__Aufgabe A__
Gib die Datensätze wortgetreu wieder, und zwar von ihrer ersten Zeile bis einschließlich der Zeile mit „name author: Cham. ex Schltdl.“.

__Angezeigter Text__
───
„Ich bin ein Berliner“: So war der Tag, an dem John F. Kennedy vor 60 Jahren nach West-Berlin kam – Am 26. Juni 1963 hielt John F. Kennedy seine berühmte Rede, kurz darauf sprach er vor großem Publikum an der Freien Universität. Unser Autor war damals dabei.
Those were the days. Es waren die Tage, da neben dem Rock ’n’ Roll der Twist (West) und der Lipsi (Ost) die Tanzflächen beherrschten, da die Blumenkinder in Kalifornien mit dem Drogenprofessor Leary ins Bild rückten und Hermann Hesse eine Renaissance erlebte. Der alte Gospel „We Shall Overcome“ durchzog die USA, an der Seite von Angela Davis und Martin Luther King. Woodstock dämmerte herauf („Give Peace a Chance“), die weltbedrohende Kuba-Krise war im Oktober 1962 beigelegt worden und in Bonn wurde der Ökonomieprofessor Ludwig Erhard von CDU/CSU als Nachfolger des 87-jährigen Bundeskanzlers Konrad Adenauer designiert.
───
(Gespeicherte Daten)
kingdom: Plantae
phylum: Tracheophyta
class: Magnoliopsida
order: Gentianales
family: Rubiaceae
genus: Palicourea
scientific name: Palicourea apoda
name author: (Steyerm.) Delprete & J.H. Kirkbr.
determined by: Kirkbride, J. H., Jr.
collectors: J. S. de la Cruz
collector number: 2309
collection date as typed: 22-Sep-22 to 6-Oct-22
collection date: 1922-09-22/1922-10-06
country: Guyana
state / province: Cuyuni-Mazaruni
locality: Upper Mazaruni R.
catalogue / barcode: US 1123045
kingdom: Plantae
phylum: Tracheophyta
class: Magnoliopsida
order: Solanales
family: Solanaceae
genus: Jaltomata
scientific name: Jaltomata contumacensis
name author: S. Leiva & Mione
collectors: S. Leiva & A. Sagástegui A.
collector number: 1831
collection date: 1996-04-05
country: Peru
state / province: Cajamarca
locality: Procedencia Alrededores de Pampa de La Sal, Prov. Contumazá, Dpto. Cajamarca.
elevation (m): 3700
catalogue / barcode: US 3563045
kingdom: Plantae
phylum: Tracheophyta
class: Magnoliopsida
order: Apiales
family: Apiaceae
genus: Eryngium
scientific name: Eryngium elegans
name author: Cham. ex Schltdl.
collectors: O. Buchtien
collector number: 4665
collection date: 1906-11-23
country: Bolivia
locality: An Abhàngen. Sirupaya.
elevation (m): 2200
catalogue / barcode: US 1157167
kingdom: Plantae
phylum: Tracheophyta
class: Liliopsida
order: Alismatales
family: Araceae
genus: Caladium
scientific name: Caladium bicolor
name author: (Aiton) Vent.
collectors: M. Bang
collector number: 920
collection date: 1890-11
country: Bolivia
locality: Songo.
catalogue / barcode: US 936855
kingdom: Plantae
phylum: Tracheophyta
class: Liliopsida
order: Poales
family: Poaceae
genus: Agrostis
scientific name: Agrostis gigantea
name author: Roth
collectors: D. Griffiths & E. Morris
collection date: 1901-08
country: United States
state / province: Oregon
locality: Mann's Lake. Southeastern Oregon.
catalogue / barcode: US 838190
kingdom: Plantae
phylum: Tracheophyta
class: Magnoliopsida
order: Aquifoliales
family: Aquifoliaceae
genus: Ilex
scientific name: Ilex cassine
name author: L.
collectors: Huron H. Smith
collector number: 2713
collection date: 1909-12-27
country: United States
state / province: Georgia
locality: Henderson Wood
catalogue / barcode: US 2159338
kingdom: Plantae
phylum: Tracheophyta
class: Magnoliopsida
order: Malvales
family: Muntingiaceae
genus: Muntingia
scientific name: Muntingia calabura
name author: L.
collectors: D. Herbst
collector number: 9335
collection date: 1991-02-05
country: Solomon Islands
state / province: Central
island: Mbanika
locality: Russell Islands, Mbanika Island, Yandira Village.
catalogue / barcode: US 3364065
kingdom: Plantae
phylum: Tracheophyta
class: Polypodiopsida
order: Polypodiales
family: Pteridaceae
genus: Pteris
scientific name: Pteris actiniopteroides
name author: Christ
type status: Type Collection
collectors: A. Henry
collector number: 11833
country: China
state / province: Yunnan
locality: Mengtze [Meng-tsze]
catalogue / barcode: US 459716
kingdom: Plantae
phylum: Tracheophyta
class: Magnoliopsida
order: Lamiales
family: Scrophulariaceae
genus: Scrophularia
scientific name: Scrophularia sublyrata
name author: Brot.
───
__Aufgabe B__
Wen bestimmten CDU/CSU laut dem Text über Kennedys Besuch in West-Berlin zum Nachfolger von Konrad Adenauer?

__Antwort A__
kingdom: Plantae
phylum: Tracheophyta
class: Magnoliopsida
order: Gentianales
family: Rubiaceae
genus: Palicourea
scientific name: Palicourea apoda
name author: (Steyerm.) Delprete & J.H. Kirkbr.
determined by: Kirkbride, J. H., Jr.
collectors: J. S. de la Cruz
collector number: 2309
collection date as typed: 22-Sep-22 to 6-Oct-22
collection date: 1922-09-22/1922-10-06
country: Guyana
state / province: Cuyuni-Mazaruni
locality: Upper Mazaruni R.
catalogue / barcode: US 1123045
kingdom: Plantae
phylum: Tracheophyta
class: Magnoliopsida
order: Solanales
family: Solanaceae
genus: Jaltomata
scientific name: Jaltomata contumacensis
name author: S. Leiva & Mione
collectors: S. Leiva & A. Sagástegui A.
collector number: 1831
collection date: 1996-04-05
country: Peru
state / province: Cajamarca
locality: Procedencia Alrededores de Pampa de La Sal, Prov. Contumazá, Dpto. Cajamarca.
elevation (m): 3700
catalogue / barcode: US 3563045
kingdom: Plantae
phylum: Tracheophyta
class: Magnoliopsida
order: Apiales
family: Apiaceae
genus: Eryngium
scientific name: Eryngium elegans
name author: Cham. ex Schltdl.

__Antwort B__
Den Ökonomieprofessor Ludwig Erhard.